The statistical results were "Makes No Difference" for experiments 1 and 3 of setting1. That is, there was no statistically significant difference between treated and untreated. For setting 2, Out of the three experiments, Experiment1 has again failed to produce a statistically significant effect in learning. Experiment2 has been expected to produce results as it involves some level of interaction from the student. It has also failed to show a statistically significant difference in student learning. But the Experiment3 had at statically significant effect on student learning. The variable for Experiment has p-value of 0.0323, which is less than 0.05(5% significant level). This indicates that experiment3 is a significant predictor for overall grade.

What we think the results tell you

In order to determine why the third experiment worked, it helps to understand why our first two experiments did not produce statistically significant results. In both of the first two cases, the instructor and students thought the visualization were important in understanding the material. Why then low difference in outcomes of treated and untreated groups? We think that the visualizations truly did aid the students, but that the problem was one that student would have solved without the visualization. We think the visualization either allowed the student to learn quicker or to more clearly understand the concept. The quicker learning would not show on an outcome-based test. Better quality learning may also not show on a normal test, because we normally would ask relatively straightforward tests on a test.
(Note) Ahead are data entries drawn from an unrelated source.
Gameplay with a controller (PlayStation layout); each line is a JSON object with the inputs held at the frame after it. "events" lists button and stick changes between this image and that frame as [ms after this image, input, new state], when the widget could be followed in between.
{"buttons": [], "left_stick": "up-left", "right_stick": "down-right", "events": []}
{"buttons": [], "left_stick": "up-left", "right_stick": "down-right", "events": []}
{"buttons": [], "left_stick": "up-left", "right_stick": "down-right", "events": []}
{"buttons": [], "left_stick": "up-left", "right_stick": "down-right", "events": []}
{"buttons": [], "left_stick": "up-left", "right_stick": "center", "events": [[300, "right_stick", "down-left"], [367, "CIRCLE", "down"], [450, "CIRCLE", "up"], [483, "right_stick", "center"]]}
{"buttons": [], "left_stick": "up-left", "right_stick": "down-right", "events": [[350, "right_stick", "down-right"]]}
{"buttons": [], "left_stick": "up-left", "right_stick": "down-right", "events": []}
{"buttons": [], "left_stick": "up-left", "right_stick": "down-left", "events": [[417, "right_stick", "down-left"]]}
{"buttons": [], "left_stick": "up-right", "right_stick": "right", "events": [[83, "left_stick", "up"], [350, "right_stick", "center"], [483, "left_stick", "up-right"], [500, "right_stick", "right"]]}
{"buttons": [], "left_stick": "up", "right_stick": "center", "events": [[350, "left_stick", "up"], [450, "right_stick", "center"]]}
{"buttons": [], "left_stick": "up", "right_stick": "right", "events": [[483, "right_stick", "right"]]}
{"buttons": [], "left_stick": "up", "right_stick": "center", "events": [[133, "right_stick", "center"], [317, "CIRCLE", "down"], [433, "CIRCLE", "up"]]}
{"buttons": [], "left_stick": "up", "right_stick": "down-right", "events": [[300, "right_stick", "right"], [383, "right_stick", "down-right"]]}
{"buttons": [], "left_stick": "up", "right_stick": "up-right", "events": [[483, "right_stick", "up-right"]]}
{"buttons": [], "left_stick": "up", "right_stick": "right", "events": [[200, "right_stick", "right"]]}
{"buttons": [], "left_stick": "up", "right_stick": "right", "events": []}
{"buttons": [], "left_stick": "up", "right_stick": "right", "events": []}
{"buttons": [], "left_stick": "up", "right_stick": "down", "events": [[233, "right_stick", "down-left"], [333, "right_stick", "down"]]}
Based on the analyses, we think that experiment 3 presented a problem that the students found problematic to solve. Either it took longer to understand than the student wished to expend or not getting a clear understanding made it difficult to answer test questions. Now what properties aided the student? We think two major properties of the visualization aided the student: interactiveness and multiple knowledge sources. The visualization instruments the program at a statement level, and show details, one step at a time. That is the users interacts with the program and screen at a statement level of the problem. The steps and interactions for experiment 2, the train building program, were at a course level of the major program components. Since the user is trying to understand what the lines of code are doing, it is a better match to step and interact at that level. The other part is that we better matched the process that user is going through to understand the problem with the last visualization. The train building example was the most visual appealing, user controllable and showed the results of the operations in a clear fashion. However, it did not show the corresponding internal operations. The third experiment showed the internal states and allowed the user to compare the information from a range of points of view. The user is trying to integrate the concepts of coding, recursion, memory and the problem being solved. Our visualization, used in the third experiment, directly address this issue by provided a way to inspection of the various states for each program step.